> **PAGE EXCERPT**:
■ ■ ■
Genetic, evolutionary, and genomic analysis of homocysteine and folate pathway regulation

Abnormalities in homocysteine and folate metabolism are associated with increased risk for several common human diseases. Both elevated serum homocysteine and low dietary folate intake increase the risk for cardiovascular diseases, neural tube defects, cancers, and neurodegeneration. Although common mutations in these pathways have been identified, they do not fully account for the variety of disease types that are associated with increased homocysteine or low folate levels. Mouse models allow us to control many of the genetic and environmental variables inherent in human studies, allowing us to dissect genes, pathways, and nutrients important for disease pathogenesis. Previous mouse studies showed that mutations in other pathways can significantly modulate functions of homocysteine and folate metabolism and modify disease phenotypes suggesting that these pathway interactions and their regulations are crucial to understanding the role of homocysteine and folate metabolism in complex diseases. To study these pathway interactions and their regulation, I used genetic, evolutionary, and genomic approaches. I first used a unique mouse strain PL/J to dissect the genetic control of key enzyme methylenetetrahydrofolate reductase (MTHFR) and its potential role in disease phenotypes. I found that seizure and kinky tail phenotype in these mice were polygenic and showed strong environmental contributions. Next, I used evolutionary approaches to address whether biochemical interactions in metabolic pathways buffer deleterious mutations. I found that redundant metabolic paths do not provide genetic buffering as inferred from estimates of variation in gene evolution rates. However, higher level interactions explained some of the evolutionary rate variability. Lastly, I used genomic approaches to identify pathways that modulate homeostatic responses to dietary folate perturbations in two genetically distinct inbred strains. I found striking strain differences in homeostatic responses on folate retention and global gene expression profiles. I also found that cholesterol and choline metabolisms are involved in the folate perturbation response, which may play a more general role in complex disease mechanisms. Overall, these analyses revealed pathway interactions that are important for functionality of homocysteine and folate metabolism and highlighted some future strategies for dissecting the role of these pathways in complex diseases.
■ ■ ■
> **SUPPLIED MATERIAL**:

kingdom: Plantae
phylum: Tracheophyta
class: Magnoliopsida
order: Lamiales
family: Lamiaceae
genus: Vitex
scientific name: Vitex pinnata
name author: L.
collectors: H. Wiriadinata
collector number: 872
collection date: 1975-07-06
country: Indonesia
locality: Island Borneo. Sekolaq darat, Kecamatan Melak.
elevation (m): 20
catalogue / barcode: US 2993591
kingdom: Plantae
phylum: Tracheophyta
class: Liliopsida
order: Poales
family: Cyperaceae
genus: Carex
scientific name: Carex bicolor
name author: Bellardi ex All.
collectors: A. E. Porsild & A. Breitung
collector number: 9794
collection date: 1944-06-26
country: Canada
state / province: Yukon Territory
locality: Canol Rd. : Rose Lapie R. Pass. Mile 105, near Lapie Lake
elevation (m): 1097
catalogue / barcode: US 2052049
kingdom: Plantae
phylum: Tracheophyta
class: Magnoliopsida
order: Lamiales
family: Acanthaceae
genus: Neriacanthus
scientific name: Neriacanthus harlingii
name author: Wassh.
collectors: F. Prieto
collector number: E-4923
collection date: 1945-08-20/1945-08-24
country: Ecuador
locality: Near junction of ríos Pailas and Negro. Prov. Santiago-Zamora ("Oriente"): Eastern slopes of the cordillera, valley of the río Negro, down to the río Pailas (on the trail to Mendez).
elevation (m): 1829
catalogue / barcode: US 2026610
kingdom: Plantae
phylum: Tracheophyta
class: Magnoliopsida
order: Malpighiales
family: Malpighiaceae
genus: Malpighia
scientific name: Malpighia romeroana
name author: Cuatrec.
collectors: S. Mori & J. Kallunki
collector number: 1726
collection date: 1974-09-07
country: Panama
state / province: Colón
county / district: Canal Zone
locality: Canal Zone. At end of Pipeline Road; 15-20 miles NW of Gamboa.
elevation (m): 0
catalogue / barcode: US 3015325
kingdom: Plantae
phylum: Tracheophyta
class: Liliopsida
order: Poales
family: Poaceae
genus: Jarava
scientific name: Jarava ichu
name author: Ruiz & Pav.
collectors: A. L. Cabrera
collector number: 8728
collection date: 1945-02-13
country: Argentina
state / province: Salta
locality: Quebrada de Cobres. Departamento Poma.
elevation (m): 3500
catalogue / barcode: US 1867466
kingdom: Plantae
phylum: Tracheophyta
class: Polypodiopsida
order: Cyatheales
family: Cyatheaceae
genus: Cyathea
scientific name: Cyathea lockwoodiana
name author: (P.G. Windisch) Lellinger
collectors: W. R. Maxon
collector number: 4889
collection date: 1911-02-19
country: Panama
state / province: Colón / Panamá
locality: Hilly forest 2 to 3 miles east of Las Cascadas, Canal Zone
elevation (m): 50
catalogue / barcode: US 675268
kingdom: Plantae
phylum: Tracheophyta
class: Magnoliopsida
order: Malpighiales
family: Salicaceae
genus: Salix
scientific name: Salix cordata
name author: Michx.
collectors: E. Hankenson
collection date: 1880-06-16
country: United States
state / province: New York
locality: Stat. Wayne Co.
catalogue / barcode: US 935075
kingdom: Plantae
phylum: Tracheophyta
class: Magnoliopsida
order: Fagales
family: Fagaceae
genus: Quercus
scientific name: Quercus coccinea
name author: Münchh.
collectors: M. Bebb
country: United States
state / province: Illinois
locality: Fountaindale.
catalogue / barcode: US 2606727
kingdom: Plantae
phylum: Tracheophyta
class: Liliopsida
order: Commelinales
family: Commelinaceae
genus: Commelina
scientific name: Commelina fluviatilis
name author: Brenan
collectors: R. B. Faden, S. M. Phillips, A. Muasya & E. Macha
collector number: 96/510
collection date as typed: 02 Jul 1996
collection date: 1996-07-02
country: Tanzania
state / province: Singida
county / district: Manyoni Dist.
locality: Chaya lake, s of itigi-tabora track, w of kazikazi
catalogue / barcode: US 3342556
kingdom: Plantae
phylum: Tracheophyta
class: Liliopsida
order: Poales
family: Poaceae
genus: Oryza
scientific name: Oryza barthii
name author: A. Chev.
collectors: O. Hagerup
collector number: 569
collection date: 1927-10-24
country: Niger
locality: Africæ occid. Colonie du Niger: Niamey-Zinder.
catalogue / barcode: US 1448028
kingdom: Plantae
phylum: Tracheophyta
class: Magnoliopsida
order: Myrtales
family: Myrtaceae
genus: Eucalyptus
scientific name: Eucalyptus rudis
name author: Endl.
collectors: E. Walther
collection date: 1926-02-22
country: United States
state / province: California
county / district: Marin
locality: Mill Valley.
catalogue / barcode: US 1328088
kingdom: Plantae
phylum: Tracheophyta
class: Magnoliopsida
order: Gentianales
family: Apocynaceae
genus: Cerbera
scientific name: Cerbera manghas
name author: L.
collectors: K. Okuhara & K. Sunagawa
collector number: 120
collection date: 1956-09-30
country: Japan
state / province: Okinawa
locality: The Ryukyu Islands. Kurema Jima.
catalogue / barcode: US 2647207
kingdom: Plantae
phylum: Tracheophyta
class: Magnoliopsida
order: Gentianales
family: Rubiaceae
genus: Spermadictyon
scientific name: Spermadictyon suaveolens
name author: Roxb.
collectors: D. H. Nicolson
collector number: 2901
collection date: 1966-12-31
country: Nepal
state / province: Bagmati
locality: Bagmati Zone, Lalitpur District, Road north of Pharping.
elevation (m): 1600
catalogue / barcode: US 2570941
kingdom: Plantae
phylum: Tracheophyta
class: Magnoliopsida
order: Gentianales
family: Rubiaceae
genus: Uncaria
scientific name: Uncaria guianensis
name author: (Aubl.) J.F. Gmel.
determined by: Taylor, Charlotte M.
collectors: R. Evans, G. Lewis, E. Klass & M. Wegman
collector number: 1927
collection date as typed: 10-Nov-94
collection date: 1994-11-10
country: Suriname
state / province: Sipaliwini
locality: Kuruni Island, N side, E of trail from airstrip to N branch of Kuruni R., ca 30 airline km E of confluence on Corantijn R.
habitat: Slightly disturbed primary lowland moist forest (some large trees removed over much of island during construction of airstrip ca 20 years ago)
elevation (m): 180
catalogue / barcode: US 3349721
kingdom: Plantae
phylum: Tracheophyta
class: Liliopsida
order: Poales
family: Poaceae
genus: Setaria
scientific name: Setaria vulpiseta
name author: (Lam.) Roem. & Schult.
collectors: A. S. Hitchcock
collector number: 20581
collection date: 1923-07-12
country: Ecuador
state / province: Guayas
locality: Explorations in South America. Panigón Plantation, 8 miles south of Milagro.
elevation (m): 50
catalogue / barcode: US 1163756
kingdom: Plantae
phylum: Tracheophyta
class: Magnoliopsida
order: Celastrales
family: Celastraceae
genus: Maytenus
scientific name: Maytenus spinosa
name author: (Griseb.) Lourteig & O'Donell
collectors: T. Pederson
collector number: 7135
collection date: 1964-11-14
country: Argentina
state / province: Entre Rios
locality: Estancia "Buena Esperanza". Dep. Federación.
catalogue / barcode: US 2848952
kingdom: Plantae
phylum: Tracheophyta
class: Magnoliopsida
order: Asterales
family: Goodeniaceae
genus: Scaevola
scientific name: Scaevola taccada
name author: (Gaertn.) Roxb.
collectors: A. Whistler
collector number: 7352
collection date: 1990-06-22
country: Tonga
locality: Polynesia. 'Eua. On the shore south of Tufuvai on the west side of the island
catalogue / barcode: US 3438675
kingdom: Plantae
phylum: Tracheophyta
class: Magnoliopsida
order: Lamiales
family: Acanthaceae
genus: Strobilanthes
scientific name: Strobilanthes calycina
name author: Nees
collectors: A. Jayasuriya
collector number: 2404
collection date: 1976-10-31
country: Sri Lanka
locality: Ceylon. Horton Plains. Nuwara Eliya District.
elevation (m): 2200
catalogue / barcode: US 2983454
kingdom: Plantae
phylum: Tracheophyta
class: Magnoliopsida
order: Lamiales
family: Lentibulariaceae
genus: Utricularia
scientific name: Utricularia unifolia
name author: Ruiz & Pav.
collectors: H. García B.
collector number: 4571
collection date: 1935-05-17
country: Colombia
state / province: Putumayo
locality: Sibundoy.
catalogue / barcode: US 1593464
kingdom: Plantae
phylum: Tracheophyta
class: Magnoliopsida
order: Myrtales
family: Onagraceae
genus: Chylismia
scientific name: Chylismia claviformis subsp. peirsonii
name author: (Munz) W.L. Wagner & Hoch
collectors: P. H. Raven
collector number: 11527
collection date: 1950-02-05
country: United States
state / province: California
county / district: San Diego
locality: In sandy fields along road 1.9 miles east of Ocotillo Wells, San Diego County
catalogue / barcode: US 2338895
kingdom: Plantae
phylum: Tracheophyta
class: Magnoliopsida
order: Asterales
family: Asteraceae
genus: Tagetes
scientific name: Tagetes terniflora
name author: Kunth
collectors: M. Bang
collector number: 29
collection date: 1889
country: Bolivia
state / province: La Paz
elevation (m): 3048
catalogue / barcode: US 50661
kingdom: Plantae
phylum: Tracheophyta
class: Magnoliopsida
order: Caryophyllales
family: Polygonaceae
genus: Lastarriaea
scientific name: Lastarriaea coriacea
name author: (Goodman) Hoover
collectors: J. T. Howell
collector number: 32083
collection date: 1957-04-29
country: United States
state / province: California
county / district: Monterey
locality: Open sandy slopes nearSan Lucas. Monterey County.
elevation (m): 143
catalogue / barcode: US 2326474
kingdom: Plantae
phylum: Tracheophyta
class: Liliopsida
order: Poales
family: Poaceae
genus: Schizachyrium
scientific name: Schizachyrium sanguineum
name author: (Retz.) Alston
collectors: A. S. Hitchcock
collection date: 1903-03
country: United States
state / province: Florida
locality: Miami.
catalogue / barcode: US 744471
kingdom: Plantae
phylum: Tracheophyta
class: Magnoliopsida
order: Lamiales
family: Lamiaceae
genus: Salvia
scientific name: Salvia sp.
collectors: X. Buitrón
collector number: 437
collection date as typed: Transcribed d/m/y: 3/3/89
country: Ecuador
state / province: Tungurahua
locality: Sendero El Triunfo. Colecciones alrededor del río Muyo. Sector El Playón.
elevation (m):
■ ■ ■
> **EXERCISE DETAILS**:
From the homocysteine and folate abstract, list every disease whose risk it says is increased by both elevated serum homocysteine and low dietary folate intake.

> **WRITTEN RESPONSE**:
- Cardiovascular diseases
- Neural tube defects
- Cancers
- Neurodegeneration